Having found the line that contains "21: (42, 447, 3.33)", please retype only it and every line after it up to the end of the entries, exactly as written.

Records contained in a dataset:
+--

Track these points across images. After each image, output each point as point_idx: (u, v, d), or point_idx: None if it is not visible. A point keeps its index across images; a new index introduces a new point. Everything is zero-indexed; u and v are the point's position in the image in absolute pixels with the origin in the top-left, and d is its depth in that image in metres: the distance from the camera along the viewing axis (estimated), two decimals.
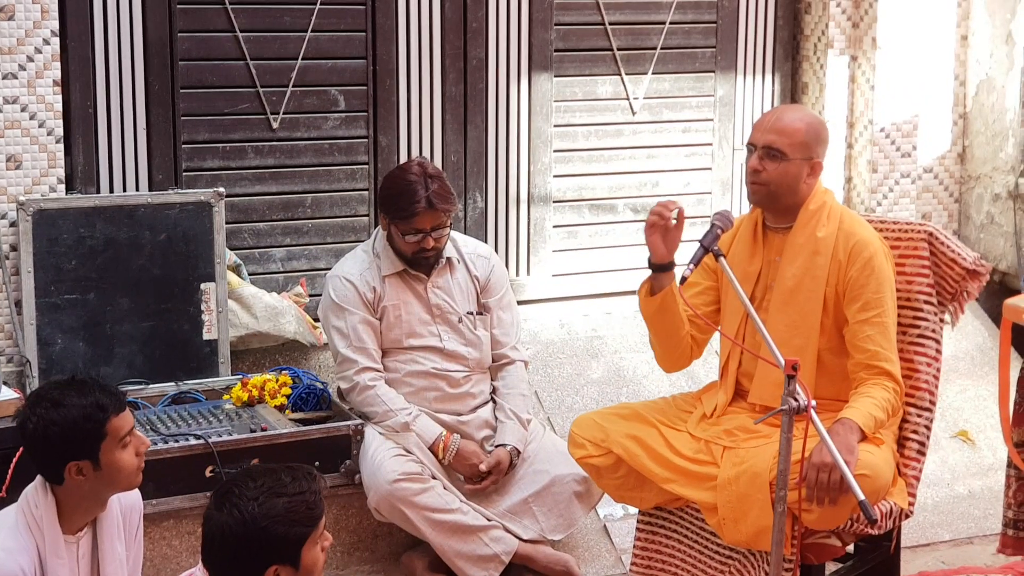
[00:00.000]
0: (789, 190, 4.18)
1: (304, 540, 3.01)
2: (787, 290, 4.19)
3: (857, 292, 4.13)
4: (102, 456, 3.34)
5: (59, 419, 3.31)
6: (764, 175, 4.17)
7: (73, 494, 3.36)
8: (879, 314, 4.13)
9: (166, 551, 4.73)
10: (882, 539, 4.32)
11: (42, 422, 3.32)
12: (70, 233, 5.11)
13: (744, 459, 4.06)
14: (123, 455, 3.37)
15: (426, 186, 4.83)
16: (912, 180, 6.46)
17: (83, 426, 3.32)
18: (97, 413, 3.33)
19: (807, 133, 4.19)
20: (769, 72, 6.48)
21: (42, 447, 3.33)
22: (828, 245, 4.16)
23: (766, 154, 4.17)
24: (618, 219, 6.32)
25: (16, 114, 5.06)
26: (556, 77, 6.08)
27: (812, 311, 4.17)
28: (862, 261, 4.13)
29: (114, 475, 3.37)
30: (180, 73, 5.46)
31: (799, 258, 4.19)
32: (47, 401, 3.35)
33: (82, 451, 3.32)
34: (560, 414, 5.60)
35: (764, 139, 4.18)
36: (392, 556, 5.01)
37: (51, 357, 5.10)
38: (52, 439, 3.31)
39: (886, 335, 4.13)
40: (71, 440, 3.31)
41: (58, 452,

+--

- _Problem solution_:
21: (42, 447, 3.33)
22: (828, 245, 4.16)
23: (766, 154, 4.17)
24: (618, 219, 6.32)
25: (16, 114, 5.06)
26: (556, 77, 6.08)
27: (812, 311, 4.17)
28: (862, 261, 4.13)
29: (114, 475, 3.37)
30: (180, 73, 5.46)
31: (799, 258, 4.19)
32: (47, 401, 3.35)
33: (82, 451, 3.32)
34: (560, 414, 5.60)
35: (764, 139, 4.18)
36: (392, 556, 5.01)
37: (51, 357, 5.10)
38: (52, 439, 3.31)
39: (886, 335, 4.13)
40: (71, 440, 3.31)
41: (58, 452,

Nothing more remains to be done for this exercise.